Liberals' Targeted Killing Problem [View all]

http://www.motherjones.com/kevin-drum/2012/05/targeted-killing-and-torture



The Associated Press recently reported that White House counterterrorism adviser John Brennan is America's new death czar—the individual most responsible for overseeing the Obama administration's targeted killing of suspected terrorists.

There's long been a right-wing meme comparing targeted killing to torture, with the conclusion that torture is obviously less immoral. The Atlantic's Conor Friedersdorf doesn't make this argument directly, but he alludes to it in his post on Brennan's new authority:

'So to sum up, Barack Obama insists while campaigning that "enhanced-interrogation techniques" are a euphemism for illegal, immoral torture that makes us less rather than more safe from terrorism, and insists that the Bush Administration was imprudent for using those tactics.

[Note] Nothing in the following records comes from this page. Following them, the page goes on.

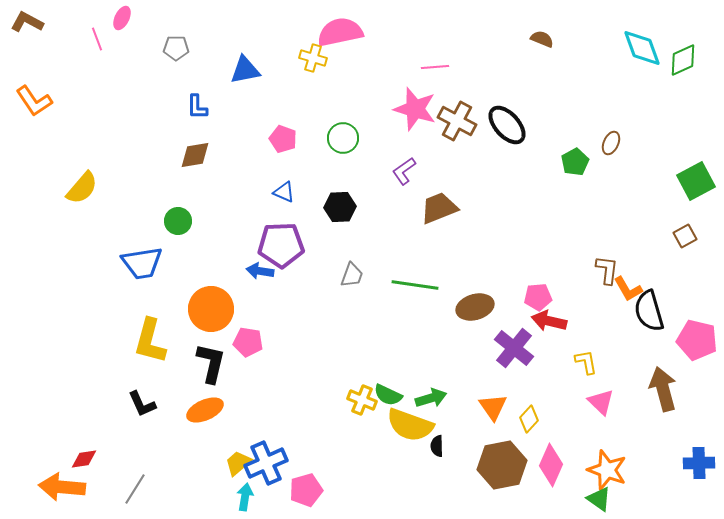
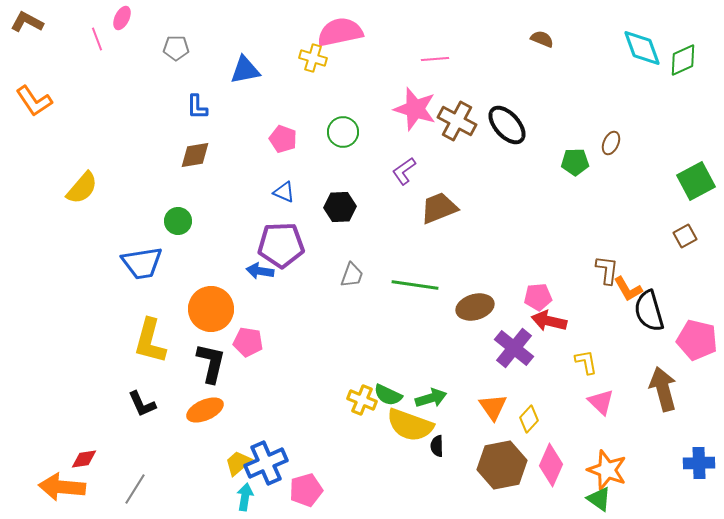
pink line at (435, 67): moved 8 px up
green circle at (343, 138): moved 6 px up
green pentagon at (575, 162): rotated 28 degrees clockwise
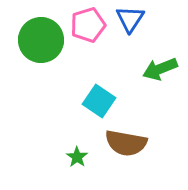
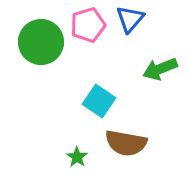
blue triangle: rotated 8 degrees clockwise
green circle: moved 2 px down
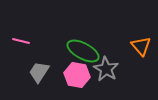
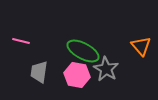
gray trapezoid: rotated 25 degrees counterclockwise
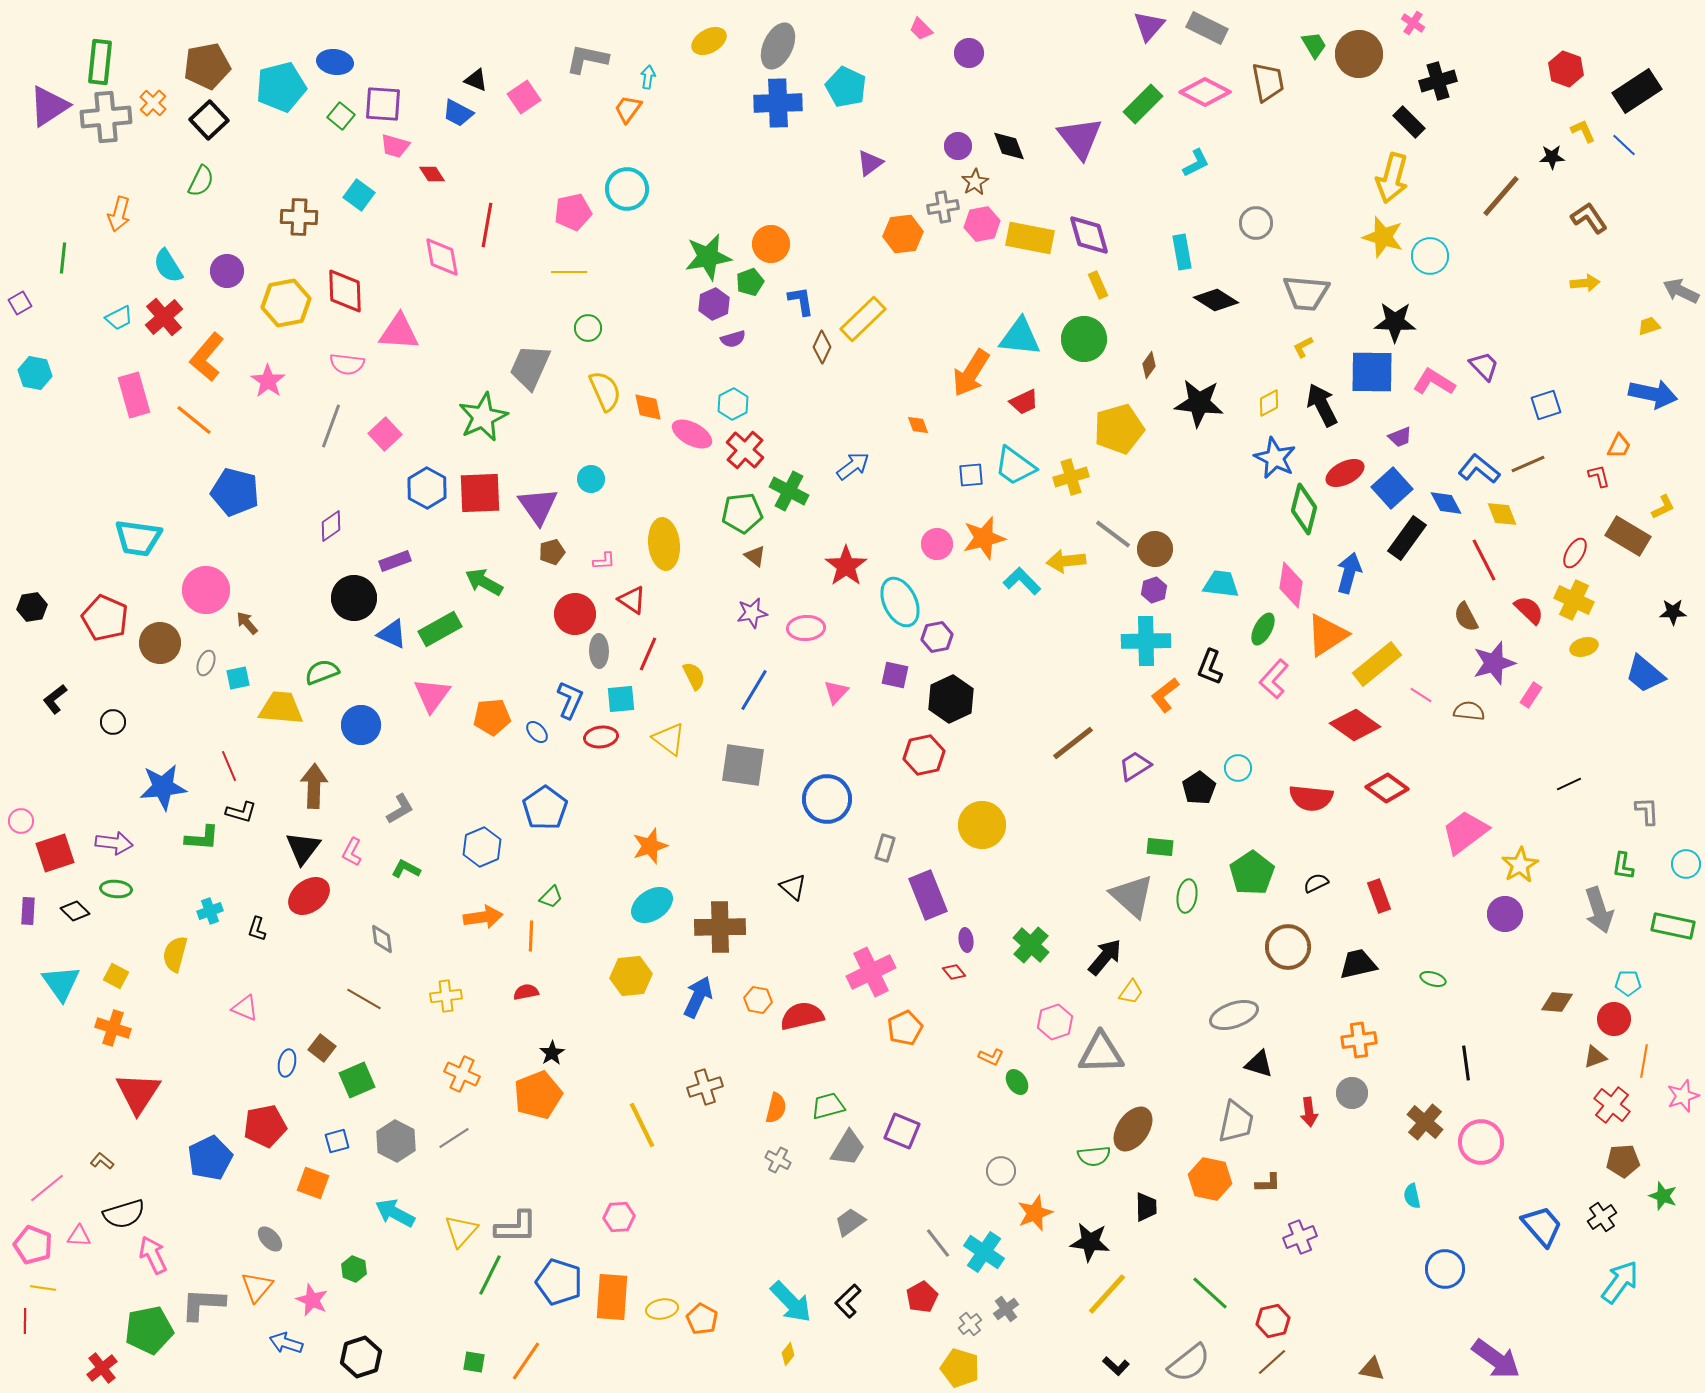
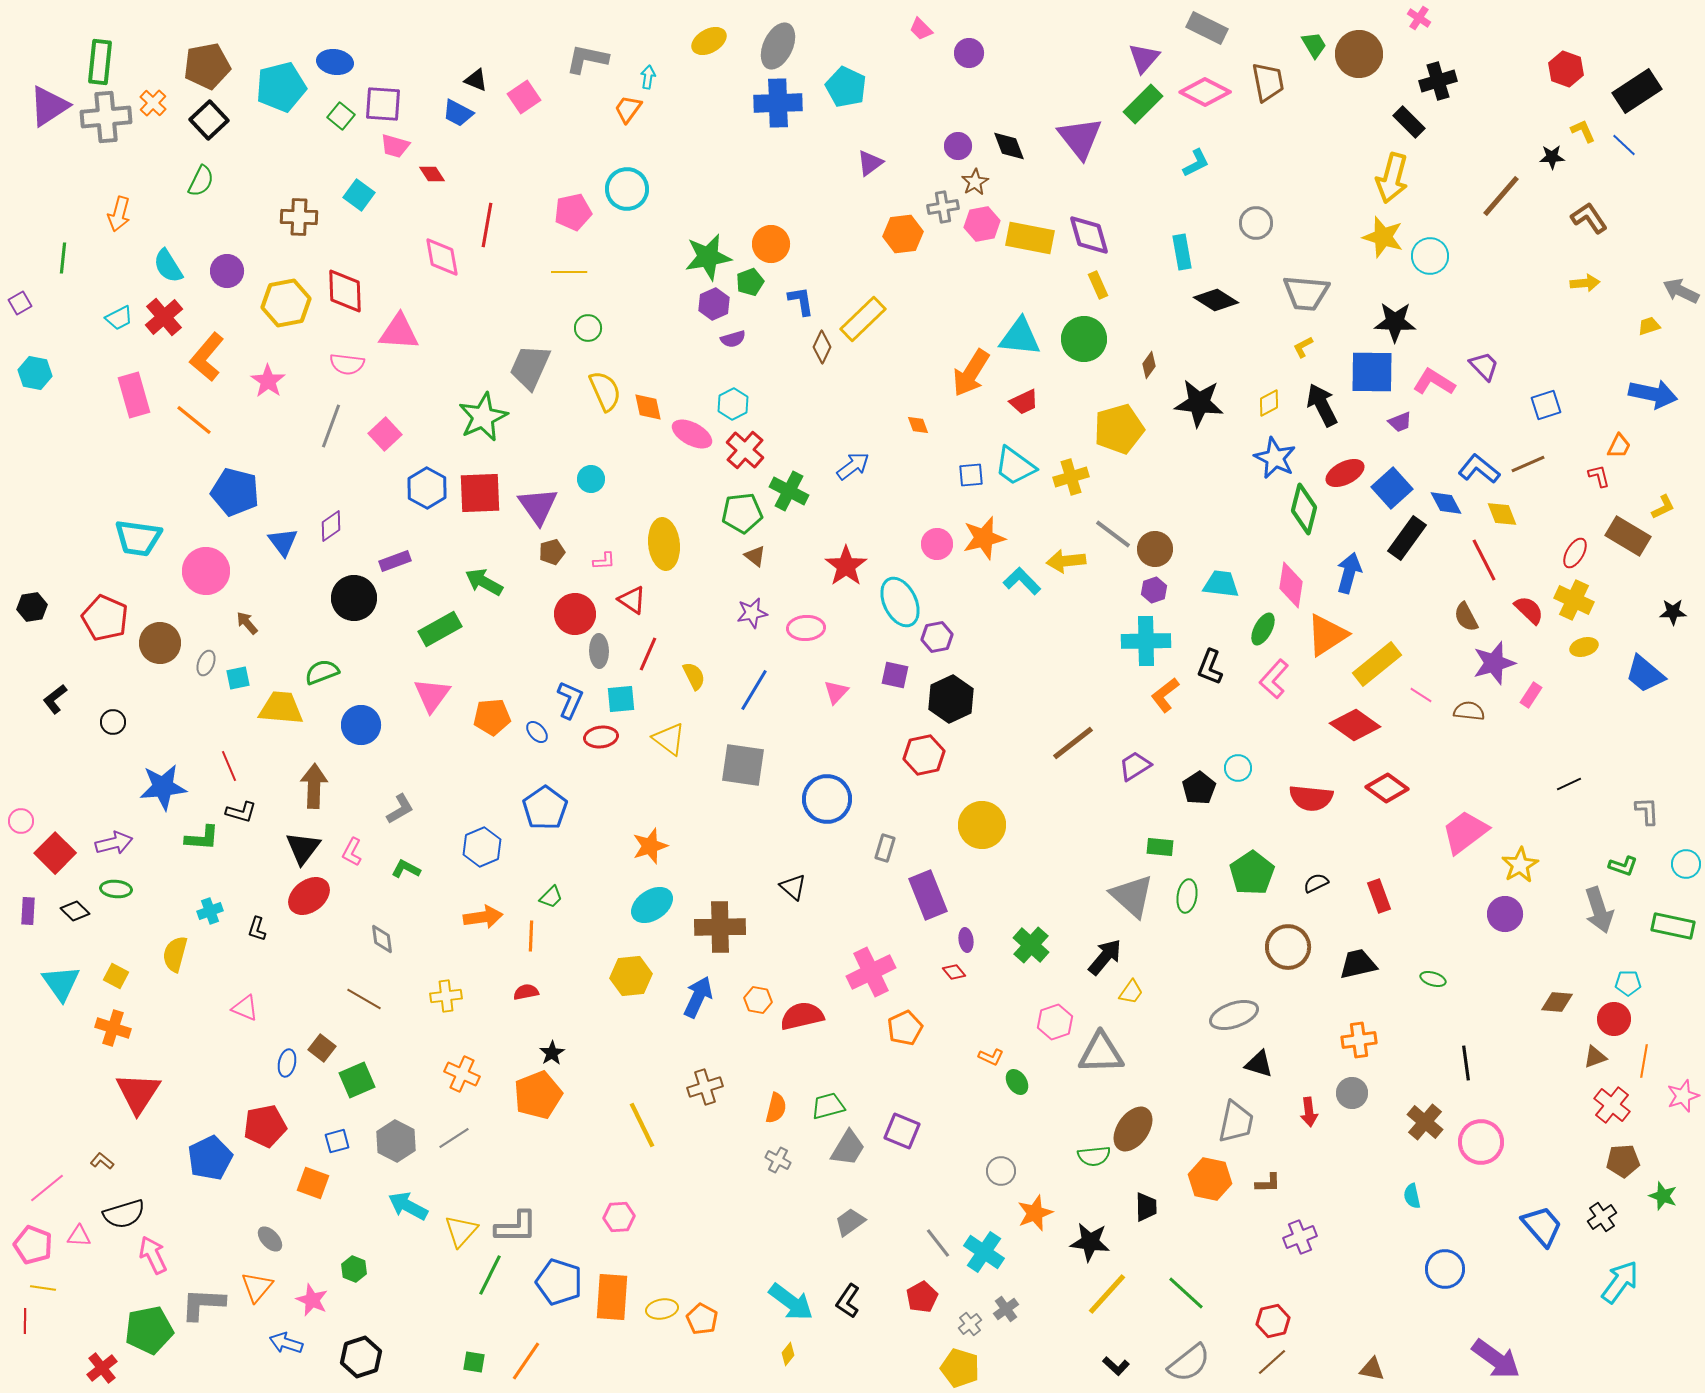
pink cross at (1413, 23): moved 6 px right, 5 px up
purple triangle at (1149, 26): moved 5 px left, 32 px down
purple trapezoid at (1400, 437): moved 15 px up
pink circle at (206, 590): moved 19 px up
blue triangle at (392, 634): moved 109 px left, 92 px up; rotated 28 degrees clockwise
purple arrow at (114, 843): rotated 21 degrees counterclockwise
red square at (55, 853): rotated 27 degrees counterclockwise
green L-shape at (1623, 866): rotated 80 degrees counterclockwise
cyan arrow at (395, 1213): moved 13 px right, 7 px up
green line at (1210, 1293): moved 24 px left
black L-shape at (848, 1301): rotated 12 degrees counterclockwise
cyan arrow at (791, 1302): rotated 9 degrees counterclockwise
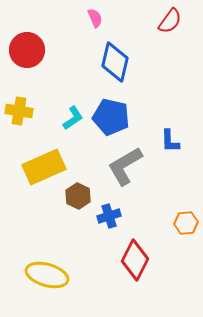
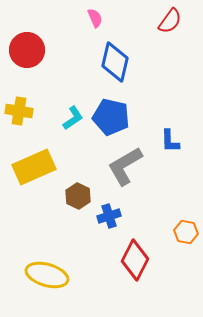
yellow rectangle: moved 10 px left
orange hexagon: moved 9 px down; rotated 15 degrees clockwise
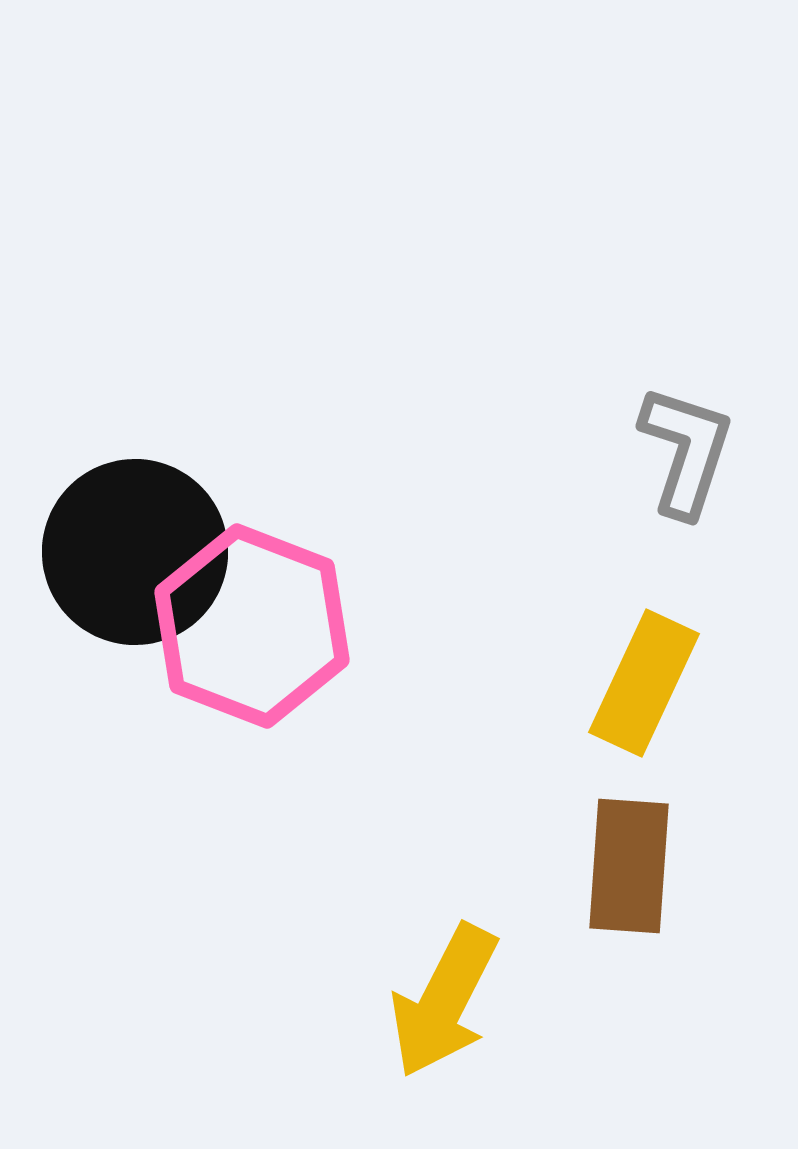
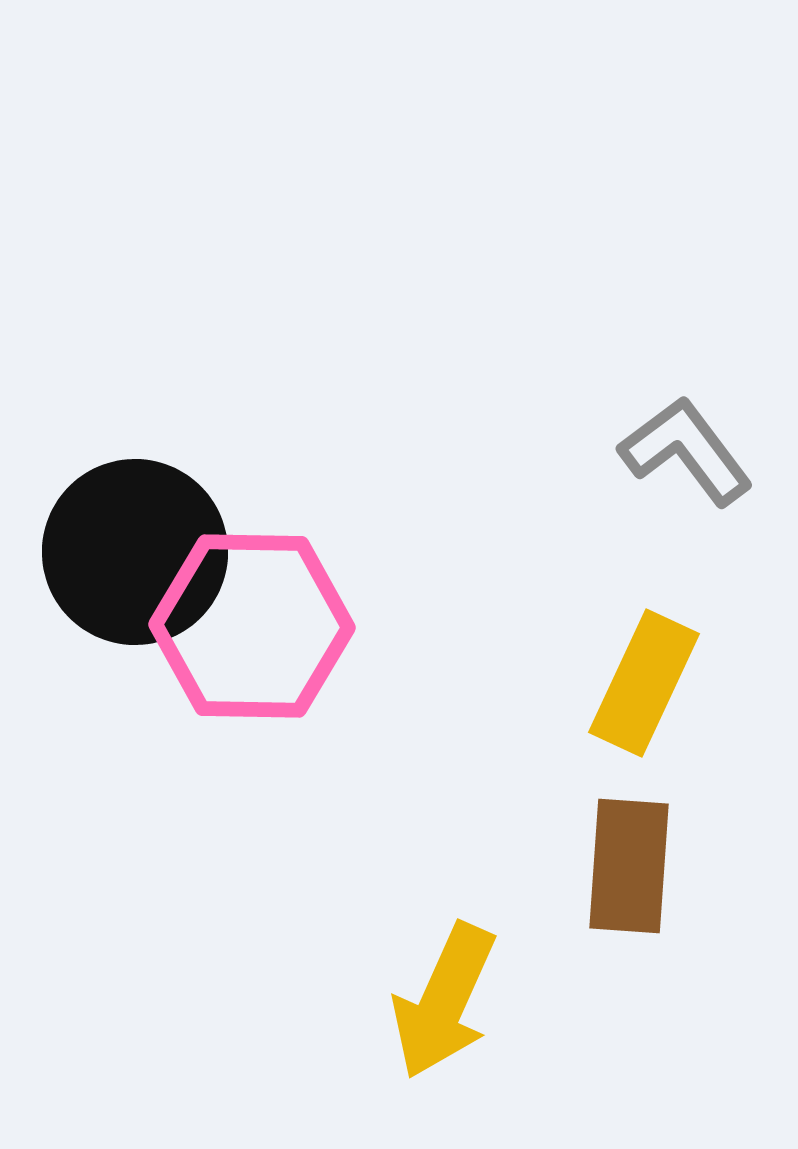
gray L-shape: rotated 55 degrees counterclockwise
pink hexagon: rotated 20 degrees counterclockwise
yellow arrow: rotated 3 degrees counterclockwise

After being elected, Obama forbids those tactics from being used. And he names as a top counterterrorism adviser someone who advocated the tactics he regards as imprudent and immoral -- ultimately entrusting him with more power than anyone else to decide whether various figures should be assassinated by our classified flying robot army.'

There's a really important moral and legal distinction to be made between torture, which is always illegal and always wrong, and killing, which can occasionally be both justified and legal. And conservatives who argue that targeted killing is worse than torture are not saying we should stop killing people—they're saying we should also torture them. There is an obvious legal and moral bright line between mistreating people in our custody and killing on the battlefield.

Blurring the lines between custodial treatment and killing combatants only aids lawlessness. The laws of war exist to contain violence to combatants, who have consented to fight one another with the knowledge that doing so could lead to their deaths. This is why we should (but we sometimes don't) make a distinction between those who fight willingly and those who cannot consent, such as child soldiers. By definition, no one consents to being tortured.